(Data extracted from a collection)
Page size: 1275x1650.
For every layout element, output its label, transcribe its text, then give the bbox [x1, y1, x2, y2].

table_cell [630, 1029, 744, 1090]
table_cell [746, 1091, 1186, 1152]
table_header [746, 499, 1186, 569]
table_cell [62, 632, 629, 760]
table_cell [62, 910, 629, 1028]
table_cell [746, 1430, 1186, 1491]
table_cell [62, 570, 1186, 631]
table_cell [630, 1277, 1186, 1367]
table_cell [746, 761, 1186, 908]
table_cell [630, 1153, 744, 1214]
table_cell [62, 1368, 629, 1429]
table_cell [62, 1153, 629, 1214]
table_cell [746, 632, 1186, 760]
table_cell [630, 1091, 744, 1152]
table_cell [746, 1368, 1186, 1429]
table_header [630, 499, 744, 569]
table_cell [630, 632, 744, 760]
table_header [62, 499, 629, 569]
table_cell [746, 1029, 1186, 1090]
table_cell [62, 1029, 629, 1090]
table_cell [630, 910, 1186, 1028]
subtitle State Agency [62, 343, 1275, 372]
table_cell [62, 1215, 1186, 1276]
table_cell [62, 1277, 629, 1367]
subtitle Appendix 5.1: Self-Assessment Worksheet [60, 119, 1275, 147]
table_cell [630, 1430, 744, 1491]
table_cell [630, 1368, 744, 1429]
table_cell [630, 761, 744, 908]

## Exercise instructions
The lines to write out run from the one with "table_cell [746, 761, 1186, 908]" through the end of the records. Give them exactly, and only them.

## Answer below
table_cell [746, 761, 1186, 908]
table_cell [630, 1153, 744, 1214]
table_cell [62, 1368, 629, 1429]
table_cell [62, 1153, 629, 1214]
table_cell [746, 632, 1186, 760]
table_cell [630, 1091, 744, 1152]
table_cell [746, 1368, 1186, 1429]
table_header [630, 499, 744, 569]
table_cell [630, 632, 744, 760]
table_header [62, 499, 629, 569]
table_cell [746, 1029, 1186, 1090]
table_cell [62, 1029, 629, 1090]
table_cell [630, 910, 1186, 1028]
subtitle State Agency [62, 343, 1275, 372]
table_cell [62, 1215, 1186, 1276]
table_cell [62, 1277, 629, 1367]
subtitle Appendix 5.1: Self-Assessment Worksheet [60, 119, 1275, 147]
table_cell [630, 1430, 744, 1491]
table_cell [630, 1368, 744, 1429]
table_cell [630, 761, 744, 908]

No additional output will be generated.